The green fluorescent protein gene was inserted into isolates of the endophyte Neotyphodium lolii from perennial ryegrass Lolium perenne using the method with polyethylene glycol treatment of protoplasts. The transformation rate was 3·2×10−6 of the original number of protoplasts 5 weeks after the transformation. Freshly isolated mycelium from the host plant was used in the transformation experiments, since difficulties of infecting the host plant with older isolates were observed. Isolates were identified using the universal primed (UP) PCR fingerprinting method.

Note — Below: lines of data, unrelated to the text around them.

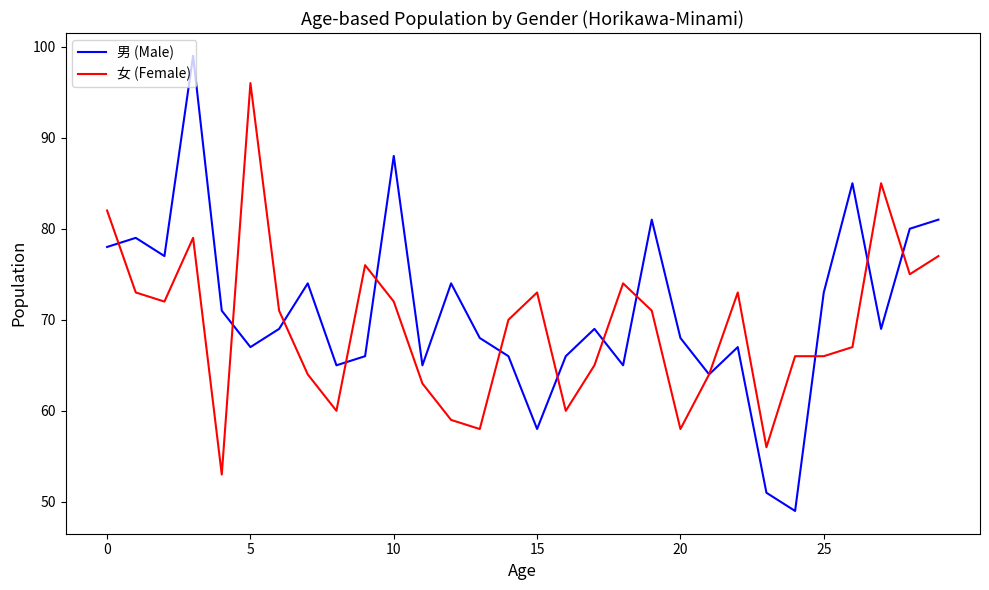

What is the minimum value for 男 (Male)?

49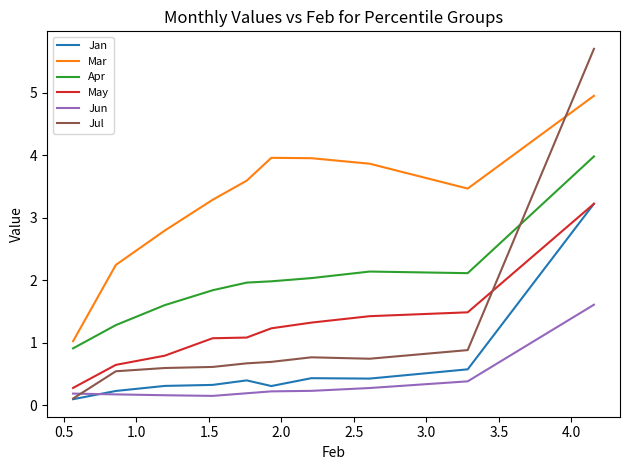

What are all the series names shown in the legend?

Jan, Mar, Apr, May, Jun, Jul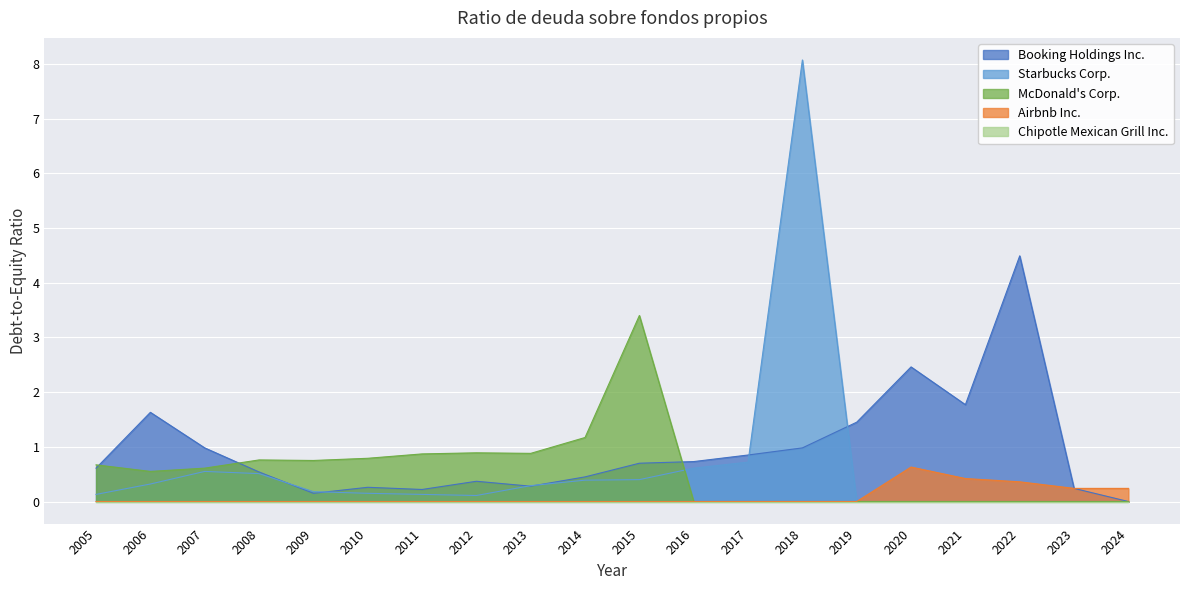

Which series has the largest total across all categories?

Booking Holdings Inc.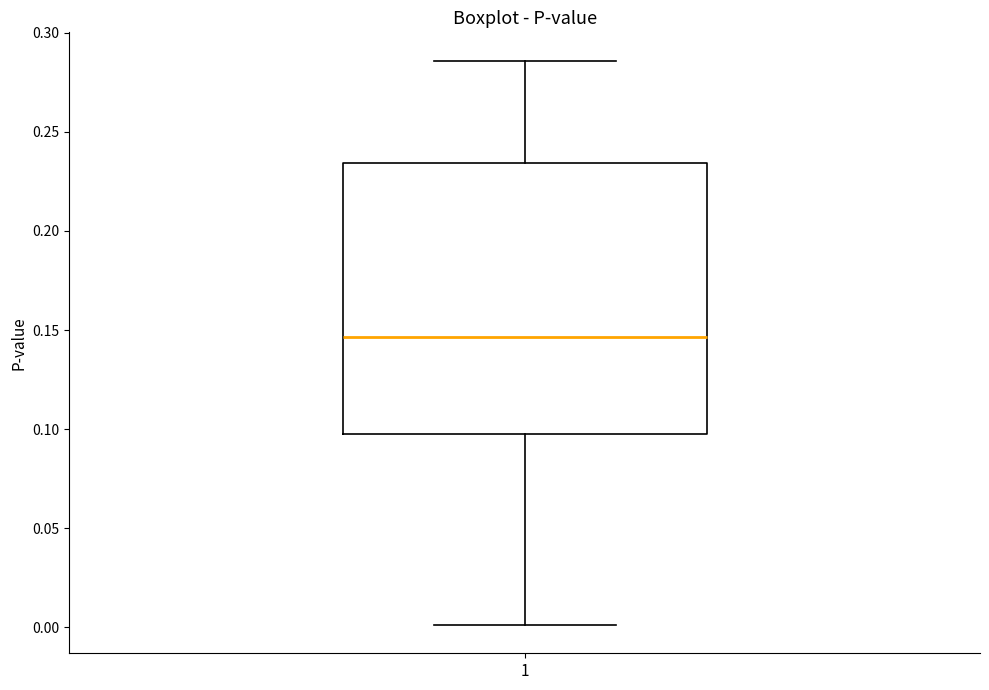

Where does the median line of the box at x = 1 sit on the y-axis? The values are not printed on the chart, so give them approximately, as read against the axis.

0.145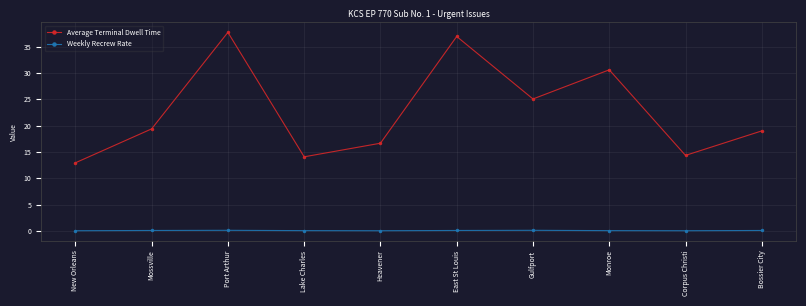

How many data points does each series have?

10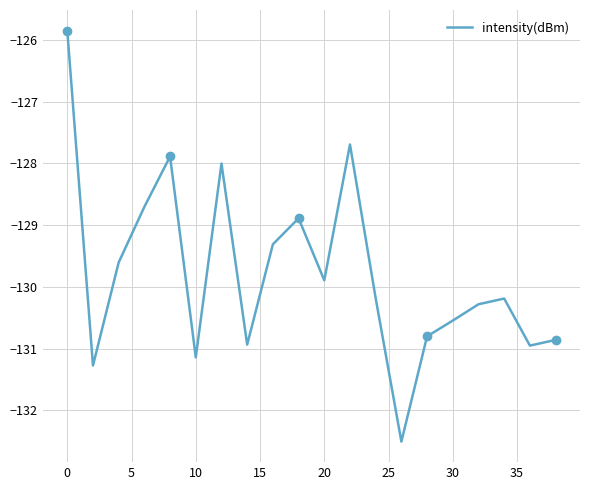

How many interior local peaks (higher than both neighbors) does the data have?

5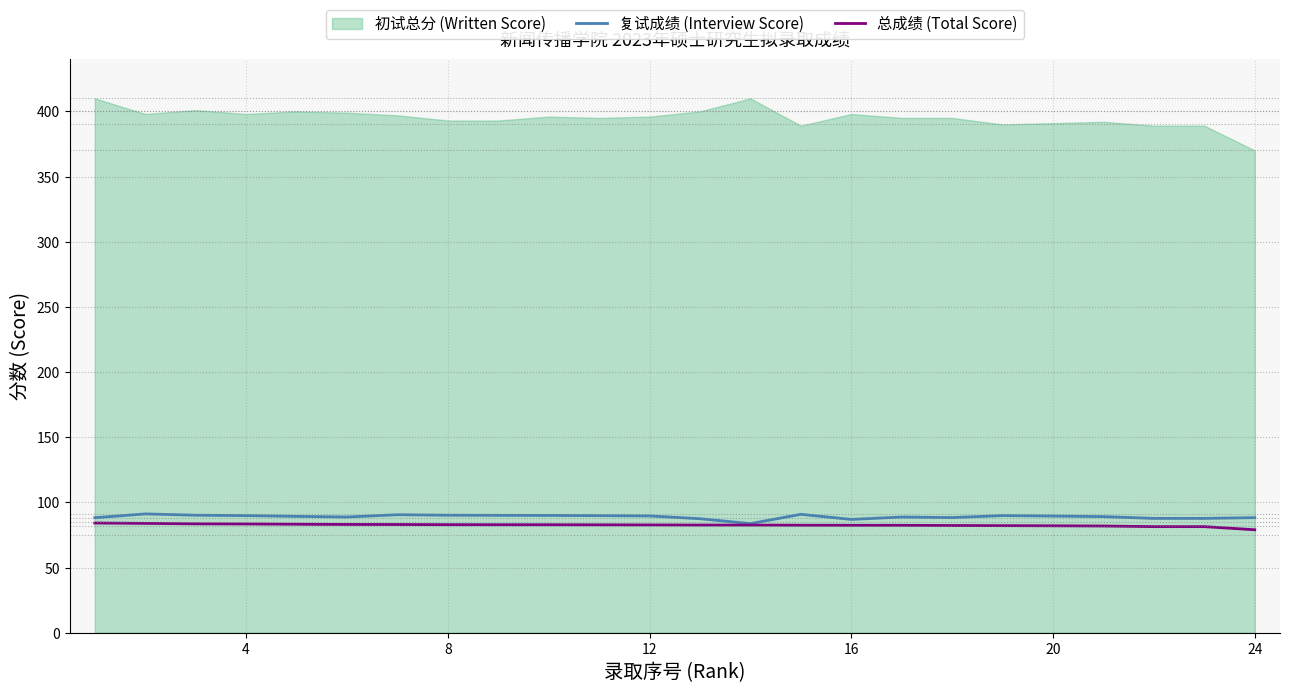

How many lines are shown in the chart?

2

The transformed mycelium readily expressed the green fluorescent protein gene. Fluorescence was observed in the cytoplasm of the mycelium cells in pure culture, both before infection and after re-isolation from the host plant. The fluorescent hyphae were easily detected in the host plant. No disturbing autofluorescence from the host plant leaf sheaths or from the wild type isolate was observed. The importance of mitotic stability is discussed, based on the transformed phenotype and southern hybridization pattern, since the Neotyphodium lolii transformants lost 1–2 copies of the integrated gene after re-isolation from the host plant without losing their GFP phenotype. This is the first report on transformation of a Neotyphodium sp. with a gfp gene. In the future, the green fluorescent protein may serve as a tool for studying gene expression and protein localization in the endophyte/host plant interaction using heterologous fusion proteins.